= Polymer devolatilization =

Polymer devolatilization, also known as polymer degassing, is the process of removing low-molecular-weight components such as residual monomers, solvents, reaction by-products and water from polymers.

== Motivation ==
When exiting a reactor after a polymerization reaction, many polymers still contain undesired low-molecular weight components. These component may make the product unusable for further processing (for example, a polymer solution cannot directly be used for plastics processing), may be toxic, may cause bad sensory properties such as an unpleasant smell or worsen the properties of the polymer. It may also be desirable to recycle monomers and solvents to the process. Plastic recycling can also involve removal of water and volatile degradation products.

== Basic process types ==

Devolatilization can be carried out when a polymer is in the solid or liquid phase, with the volatile components going into a liquid or gas phase. Examples are:
- Solid polymer, liquid phase: Extraction of caprolactam from polyamides with water.
- Solid polymer, gas phase: Removal of ethylene from polyethylene via air or nitrogen in silos.
- Liquid polymer, gas phase: Removal of styrene from polystyrene via vacuum.

It is usual for different types of devolatilization steps to be combined to overcome limitations in the individual steps.

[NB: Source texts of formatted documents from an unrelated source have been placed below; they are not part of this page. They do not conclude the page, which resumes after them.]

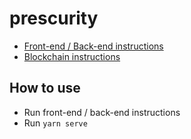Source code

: # prescurity

- [Front-end / Back-end instructions](https://github.com/azerpas/prescurity-dashboard)
- [Blockchain instructions](https://github.com/azerpas/prescurity-blockchain)

## How to use
- Run front-end / back-end instructions
- Run `yarn serve`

== Physical and chemical aspects ==

=== Thermodynamics ===
The thermodynamic activity of volatiles needs to be higher in the polymer than in the other phase for them to leave the polymer. In order to design such a process, the activity needs to be calculated. This is usually done via the Flory–Huggins solution theory. This effect can be enhanced via higher temperatures or lower partial pressure of the volatile component by applying an inert gas or lower pressure.

=== Diffusion ===
In order to be removed from the polymer, the volatile components need to travel to a phase boundary via diffusion. Because of the low diffusion coefficients of volatiles in polymers, this can be the rate-determining step. This effect can be enhanced by higher temperatures or by small diffusion lengths due to its higher Fourier number.

=== Heat transfer ===
Because polymers and polymer solutions often have a very high viscosity, the flow in devolatilizers is laminar, leading to low heat transfer coefficients, which can also be a limiting factor.

=== Chemical stability ===
Higher temperatures can also affect the chemical stability of the polymer and thus its use properties. If a polymer's ceiling temperature is exceeded, it will partially revert to its monomers, destroying its usability. More generally, polymer degradation also occurs during devolatilization, limiting the temperature and residence time available for the process.

=== Foam vs. film devolatilization ===
There are two basic forms of devolatilization to a vacuum. In foam devolatilization, bubbles inside the polymer solution nucleate and grow, finally bursting and releasing their volatile content to the surroundings. This requires sufficient vapor pressure. If possible, this is a very efficient method because the volatiles only need to diffuse a short way.

Film devolatilization occurs when there is no longer sufficient vapor pressure to generate bubbles, and requires on sufficient surface area and good mixing. In this case, stripping agent such as nitrogen may be added to the polymer to induce improved mass transfer through bubbles.

== Types of devolatilizers for polymer melt ==

Devolatilizers for polymer melts are classified as static or moving, also called "still" and "rotating" in the literature.

=== Static devolatilizers ===

Static devolatilizers include:

- Falling strand devolatilizers: Polymer is partitioned into many individual strands which fall down in a vacuum chamber. Diffusion moves volatiles into the gas phase, which are then collected via a vacuum system. This is usually the last stage of a devolatizing process, when vapor pressure is low.
- Falling film evaporator: Polymer falls down vertical walls, volatiles diffusing on the side that is not in contact with the walls.
- Tube evaporators: A boiling polymer solution flows downward in a vertical shell and tube heat exchanger into a separator. Polymer is collected at the bottom, vapor is collected via a vacuum system and condensers.
- Flash evaporators: A polymer solution is preheated and brought into a separator, where pressure below the vapor pressure of the solution leads to a part of the volatiles evaporating.

=== Moving devolatilizers ===

- Co-rotating twin screw extruders: The polymer solution is brought into a co-rotating twin screw extruders, where it is subjected to shear and mechanical energy input and where vapors are drawn off. This type of machine allows different pressures in different zones. An advantage is the self-cleaning action of those extruders.
- Single-screw extruders: In principle similar to co-rotating twin screw extruders, without the self-cleaning action.
- Wiped-film evaporators: Polymer solution is brought into a single large vessel, where a rotor agitates the product and creates surface renewal. Only a single pressure level is possible in these machines.
- Large-volume kneaders: A polymer solution is brought into a large-volume kneader and subjected to shear at longer residence times than in an extruder.

== Devolatilizers for suspensions and latexes ==

Removal of monomers and solvents from latex and suspensions, for example in the production of synthetic rubber, is usually done via stirred vessels.